☣13☣IRENE

727 61 47
                                    

Ertesi sabah daha güneş doğmadan uyandım. Pencereden Ivan’ın evini kontrol ettim. Herhangi bir hareketlilik yoktu. Kralın beni takip etmesi için peşime adam takması oldukça rahatsız ediciydi. Resmen bana güvenmediğinin göstergesiydi. Hızlıca hazırladım ve sessiz olmaya çalışarak evden çıktım. Yeni atım Misha’ya bindim ve yine sessizce kasabadan ayrıldım.

Sarayın önüne geldiğimde hava aydınlanmaya başlamıştı. Kapının yanına geldiğimde muhafızlara “Prens Zian ile görüşmem gerek.” Dedim.

Kapıyı açtılar ve saraya ilerledim.
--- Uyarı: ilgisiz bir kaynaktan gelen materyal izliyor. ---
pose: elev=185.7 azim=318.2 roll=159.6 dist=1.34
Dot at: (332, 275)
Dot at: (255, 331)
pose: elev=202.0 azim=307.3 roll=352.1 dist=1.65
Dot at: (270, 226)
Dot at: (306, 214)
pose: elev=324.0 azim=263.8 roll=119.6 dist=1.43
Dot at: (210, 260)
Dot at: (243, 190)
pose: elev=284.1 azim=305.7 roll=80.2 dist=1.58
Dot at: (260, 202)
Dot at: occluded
Hizmetliler hariç saray halkı uyuyor olmalıydı. Sarayın girişinde atı görevlilere teslim edip merdivenlere ilerledim. Merdivenlerden çıkarken üzerinde saten sabahlığı ile inen Prenses Bianca ile karşılaştım. Beni görünce şaşırmamış gibiydi. Kıyafetini düzeltip yanıma geldi.

“Ne o? Saray hayatından vazgeçemiyorsun sanırım.”
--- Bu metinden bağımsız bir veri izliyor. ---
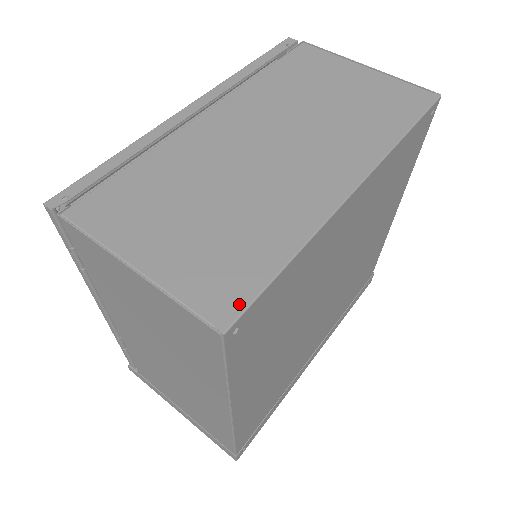
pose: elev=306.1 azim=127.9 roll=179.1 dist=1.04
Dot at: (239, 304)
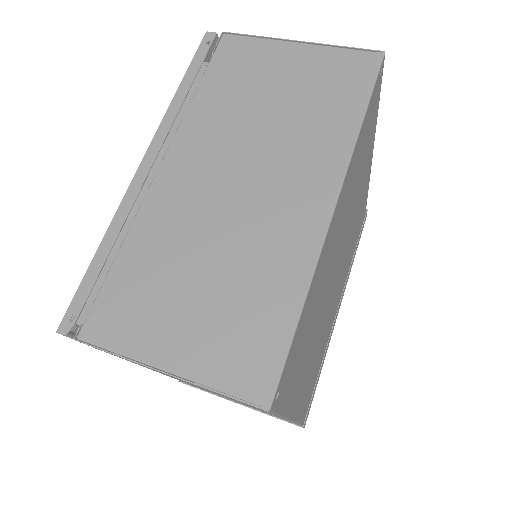
Dot at: (272, 374)
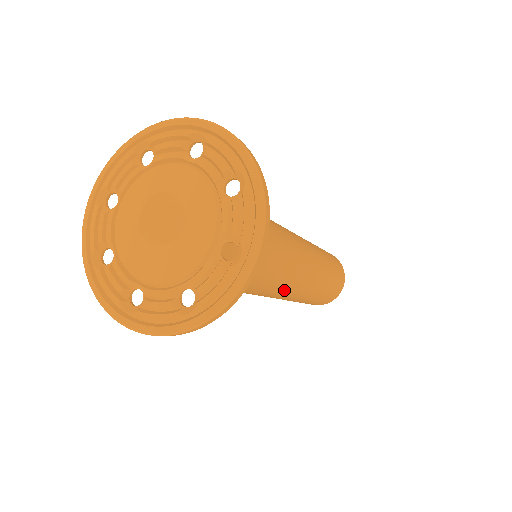
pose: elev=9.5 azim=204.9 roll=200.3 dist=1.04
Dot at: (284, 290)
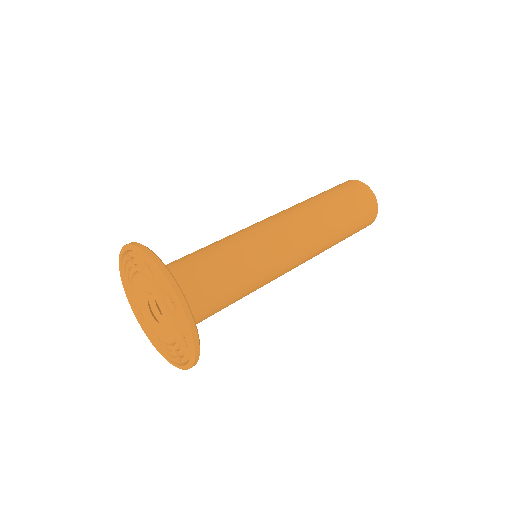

“Evet.” Dedim başım dik bir halde. “O yüzden ailemi geride bırakıp beş yıl boyunca ormanlarda tek başıma yaşadım.”

Bakışları sinirle bulanırken işaret parmağını kaldırıp emir verdi.

“Benimle konuşurken önce prensesim diyeceksin! Saygını takın.”

“Hiç sanmıyorum.” Dedim ve onu es geçerek merdivenlerden çıkmaya devam ettim. Arkamdan söylendiğini duyuyordum. Bir kat daha çıktığımda orada bulunan görevlilere Zian’ın odasını sordum.

“Koridorun sonundaki oda efendim.”

“Sağ ol.” Diyerek oraya yöneldim. Kapıyı birkaç sefer tıkladım ama ses gelmedi. Kapıyı yavaşça araladım. Zian yatağında bilmem kaçıncı rüyasını görüyordu. Yavaşça yatağa yaklaştım ve onu inceledim.

Esmer yüzü huzursuz görünüyordu. Düşündüm. Bana can borcu olduğu için çok çabalamıştı. Bu borcu fazlasıyla ödemişti aslında. Bense ona güvenmek yerine bir korkak gibi kaçmaı tercih etmiştim. Sürekli bir şeylerden kaçarak yaşamıştım. Ne zaman son bulacaktı bilmiyordum.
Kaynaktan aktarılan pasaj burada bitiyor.